- [Text excerpt]:
__________________________________________________

Tina: It made it easier for me, just as far as the emotional stress of being out there playing the game. That time period was just more enjoyable to have your loved one there. You know that it kinda puts a target on your back, but at the same time you spend many, many hours being tormented out there psychologically and it just helped having my loved one out there. I think it might be different for Ciera.
Ciera: It is different for me. I think it was harder because, as you saw, not only did I vote my mom out, but there were times where I didn’t want her to come back in and that’s just because I saw that my alliance was built on people whose loved ones were gone and the potential to have her come back in, people were looking at me like, “OK. Wait a second. Laura could come back in and it’d be Ciera & Laura.” There was always that lurking over me and people wondering that about me, so I would say that that made it more difficult as far as the game goes. But as far as comfort and mentally and spiritually, it’s obviously very nice to know my mom was there.
HitFix: Ciera, you were way under-the-radar for the first half of the season, was that intentional or just a product of being in a tribe that was voting out women?
Ciera: It was intentional. I knew coming into this game that I was not gonna be good at the challenges. I failed PE. I’m not the most athletic. And when you’re on a tribe like that, early on the goal is to keep the tribe strong. That’s the ideal. You want to keep the tribe strong so you don’t have vote people out. So for me, I knew I had to be under the radar, both physically and socially. I just wanted to make sure the target was never on me by not being too loud, by not being too in-your-face and if I could make it to the Merge, I knew at that point with the Individual Immunities, there’s not that pressure. It sounds funny, because there is pressure to win, but if I don’t win, it’s on me. Nobody’s looking at me like, “Ciera, why didn’t you win?” So I knew if I could make it to the Merge, at that point I needed to start making big moves, because now you have to start building your resume to be sitting at the end, because if I kept playing under the radar, it’s gonna be a lot more difficult at the end to get those Jury votes.
Tina: And I’ve gotta say, Ciera is amazing. To be such a young person and to have picked up all the nuances of the game and play it like she had been out there before, I was so impressed with her.
Ciera: Thank you, Tina.
HitFix: For you as well, Tina. Colton was running around like a crazy man trying to strategize, but you were one of the people trying to tell him to chill and relax. How was that part of your strategy, to not get pulled into gameplay early on?
Tina: There was a great dichotomy in the game between Old School versus New School and Gervase and I were both Old School players, where you form an alliance and you stick with it and then you don’t have to be psychotic the whole rest of the six weeks that you’re out there. Well, that’s not how the game’s played anymore. There were just people who play New School, where they form alliances and then they break ’em and form new alliances and just have their thumb on the pulse of the game. And it really is different. I think I was trying to play Old School “Survivor” when maybe I took a lesson from the game, but if I’m ever gonna play again, I have to play New School “Survivor.”
HitFix: And then after that slow start, you kicked into a high gear, Ciera. When you look back at the decision to vote out your mother and then to force drawing rocks, given where you ended up, how do you feel about those Big Moves that maybe didn’t necessarily move you up the totem pole?

__________________________________________________

- [Record set]:
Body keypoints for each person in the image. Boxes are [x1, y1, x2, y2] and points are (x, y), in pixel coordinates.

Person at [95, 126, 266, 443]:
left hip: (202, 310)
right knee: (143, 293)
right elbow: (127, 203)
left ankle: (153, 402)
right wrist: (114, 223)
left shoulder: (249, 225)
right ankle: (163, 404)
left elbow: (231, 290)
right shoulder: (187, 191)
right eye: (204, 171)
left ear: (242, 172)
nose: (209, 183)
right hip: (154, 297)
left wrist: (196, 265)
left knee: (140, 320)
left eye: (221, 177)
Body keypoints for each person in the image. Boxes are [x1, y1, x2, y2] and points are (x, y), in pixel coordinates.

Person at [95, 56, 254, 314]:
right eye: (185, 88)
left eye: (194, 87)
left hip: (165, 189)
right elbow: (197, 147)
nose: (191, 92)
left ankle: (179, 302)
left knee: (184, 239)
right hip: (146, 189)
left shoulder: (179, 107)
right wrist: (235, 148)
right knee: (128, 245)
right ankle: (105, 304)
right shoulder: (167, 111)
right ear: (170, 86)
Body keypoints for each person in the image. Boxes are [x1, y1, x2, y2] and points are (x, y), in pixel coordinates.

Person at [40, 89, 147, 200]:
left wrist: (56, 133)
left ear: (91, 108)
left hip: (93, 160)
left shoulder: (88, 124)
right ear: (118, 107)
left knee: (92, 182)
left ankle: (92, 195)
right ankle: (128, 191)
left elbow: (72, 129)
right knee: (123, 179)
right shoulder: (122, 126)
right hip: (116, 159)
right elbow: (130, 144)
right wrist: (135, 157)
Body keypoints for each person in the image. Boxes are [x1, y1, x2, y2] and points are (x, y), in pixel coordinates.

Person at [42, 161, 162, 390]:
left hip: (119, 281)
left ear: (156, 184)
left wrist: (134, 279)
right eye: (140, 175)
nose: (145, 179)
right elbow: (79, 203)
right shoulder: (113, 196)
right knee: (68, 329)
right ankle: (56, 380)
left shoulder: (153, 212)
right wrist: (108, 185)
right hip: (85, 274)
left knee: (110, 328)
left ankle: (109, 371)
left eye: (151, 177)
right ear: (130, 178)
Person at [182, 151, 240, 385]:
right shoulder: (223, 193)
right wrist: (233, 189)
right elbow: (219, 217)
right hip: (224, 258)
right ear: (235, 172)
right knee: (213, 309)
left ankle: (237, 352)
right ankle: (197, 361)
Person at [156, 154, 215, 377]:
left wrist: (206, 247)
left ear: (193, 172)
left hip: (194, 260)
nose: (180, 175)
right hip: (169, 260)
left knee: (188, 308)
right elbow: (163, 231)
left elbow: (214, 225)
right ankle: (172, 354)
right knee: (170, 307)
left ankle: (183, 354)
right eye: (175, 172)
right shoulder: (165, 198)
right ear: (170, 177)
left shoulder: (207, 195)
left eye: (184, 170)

__________________________________________________

- [Exercise goal]: Please condense the paragraph in the interview above that begins "It was intentional." into a short bulleted list of its main points.

- [Answer]:
- Ciera stayed under the radar on purpose.
- She knew she would not be good at challenges: she failed PE and is not very athletic.
- Early on, a tribe's goal is to stay strong.
- She kept the target off herself physically and socially by not being too loud or in-your-face.
- Once the Merge brought Individual Immunity, that pressure would ease, because losing a challenge would be on her alone.
- After the Merge she needed to make big moves to build a resume for the end, since staying under the radar would make Jury votes harder to get.